Sunday, March 27, 2016

The Faces of Grief

I add this posting in honor of my parents, both of whom have passed on: my father Clarence Stolt and my mother Carol Stolt, who penned the following words in August of 1976.


          Since the death of my husband two months ago I have frequently been asked by relatives and friends, “How are you doing?” I usually respond “Pretty good” as I find it very difficult to state verbally the depth of feelings I do have. But the other day when I was thinking certain thoughts I decided I should put them down on paper.
 
            How deep a wound can grief cause before it starts to heal?  How long must I wake in the morning with that hurt feeling in the pit of my stomach – the feeling one has when you leave for your first day of school, or the day you begin a new job. It’s the feeling of quivering uncertainty inside which you try to cover up on the outside.
 
            I think to myself, “How could I have better prepared myself for this?” or “What could I have done beforehand to ease the hurt and help the pain?” There is no way one can realize the effect of the death of a loved one until it actually happens to you.
 
            At first there is the excitement of having relatives and friends there to support and help with the many funeral plans which need to be made. This occupies your mind almost totally at first. After the funeral is all over there is a great need to be alone just to catch your breath. Then the legal matters, which must be attended to keep you busy, and your mind is focused on what must be done first. Finally things settle down and minute by minute, hour by hour, day by day, grief starts seeping in to your heart and your soul.  When you are busy with family and friends the pain and fear can be shoved to the back of your mind. But in those odd, fragmented moments when time suddenly catches up with you, those precious memories keep crowding in to your mind, and nothing will blot them out.
 
 
             It is hard to know what things my jog the mind and cause the tears to flow. It hits as suddenly as an attack of indigestion. It can be triggered by the refrain of a Guy Lombardo tune, the sight of a beautiful sunset, the sound of a friend’s voice, finding an old letter tucked away in a drawer, finding the old fishing shirt he wouldn’t let you throw away, even seeing the tomato plants he nurtured in the back yard. That’s when the grief rips at the very core of your being, and you wonder if life is ever going to be good again.
 
           Grief is a slow process. There must be time for tears and sadness before our hearts can begin to heal. There will always be a corner of your heart which will hold the hurt no matter how many days, weeks and years pass.
 
           After the initial phase of grief, as days and months go by, a new kind of emotion takes over – the kind of feeling that makes you feel warm inside when you remember something he said, an old habit that was as much a part of him as his voice, the way he laughed at a joke, or the nice things that people remember about him.
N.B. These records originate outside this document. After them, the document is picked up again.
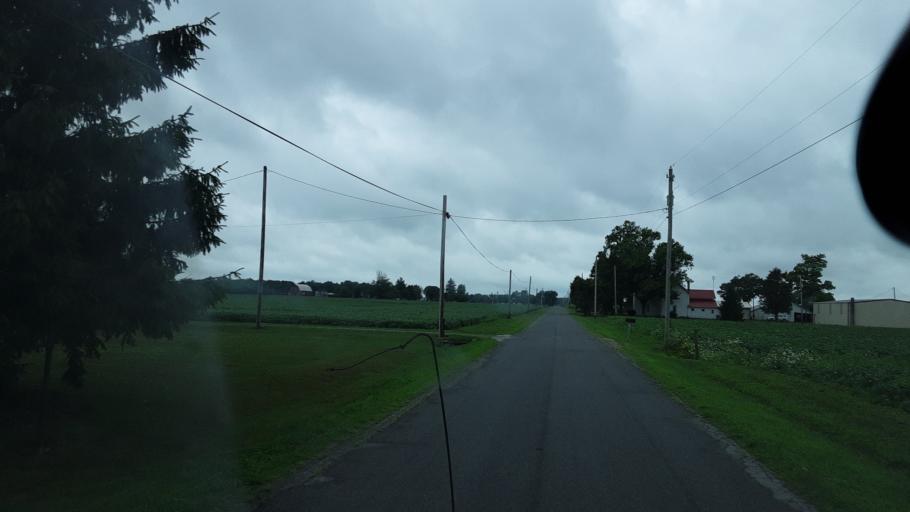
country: US
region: Ohio
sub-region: Van Wert County
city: Convoy
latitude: 40.8224
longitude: -84.7227
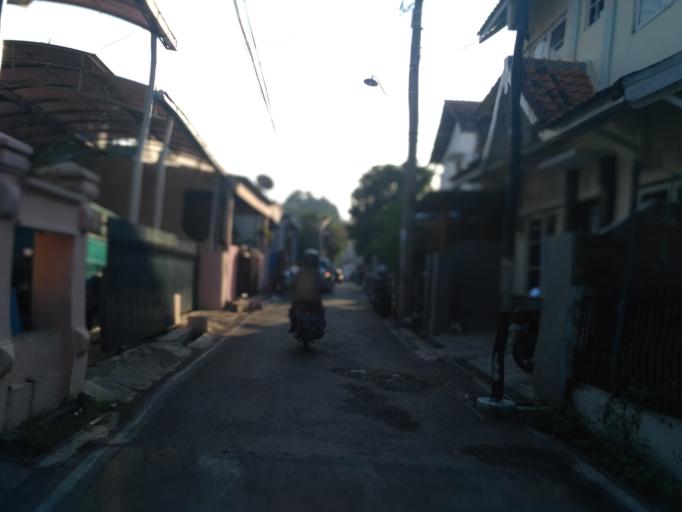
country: ID
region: Central Java
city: Semarang
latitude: -6.9885
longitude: 110.4157
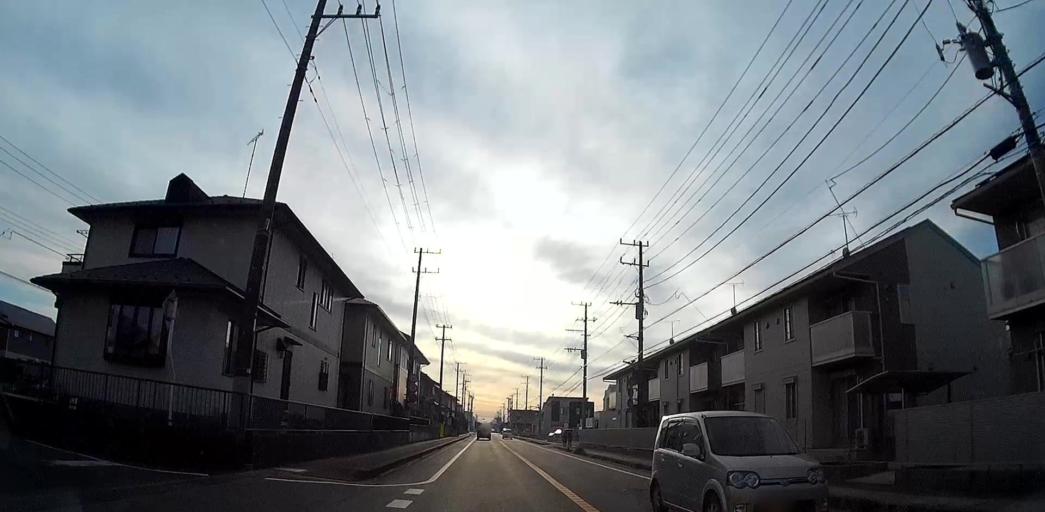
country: JP
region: Chiba
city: Hasaki
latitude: 35.7952
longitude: 140.7748
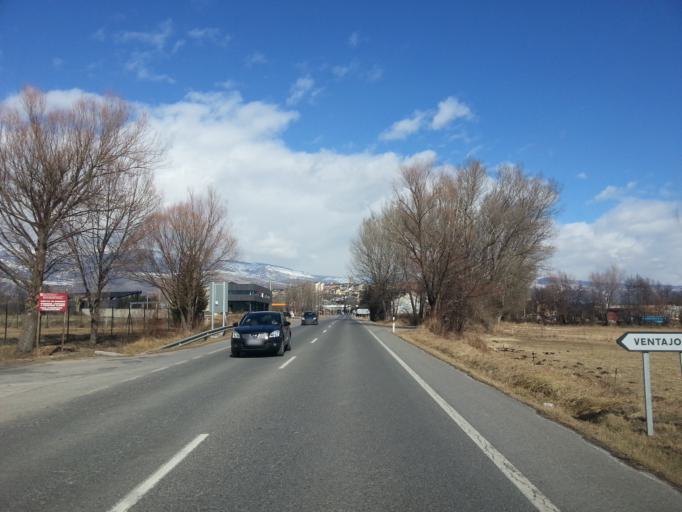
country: ES
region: Catalonia
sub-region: Provincia de Girona
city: Puigcerda
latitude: 42.4201
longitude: 1.9215
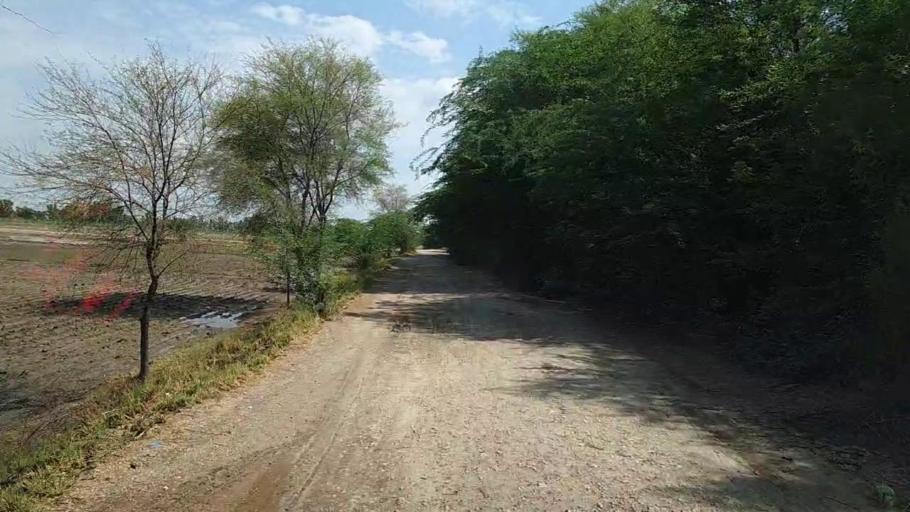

When this takes place you are turning the corner and have conquered the hardest part of it.
 
            Grief can send you in to the darkest pit of agony, from which you may never quite return, or it can take you down a tenuous, frightening path for a while. When you get to a point when you tell yourself – and show the world – that you will no longer be the victim of death, then it all turns to that feeling of gracious thankfulness that you did know and love this person for the time you did; that you are blessed to have three wonderful children who are a part of him that lives on. Then you feel strong enough to face the future, knowing he would be proud of you and would say, in that inimitable way of his, “I knew you could do it, Mama.”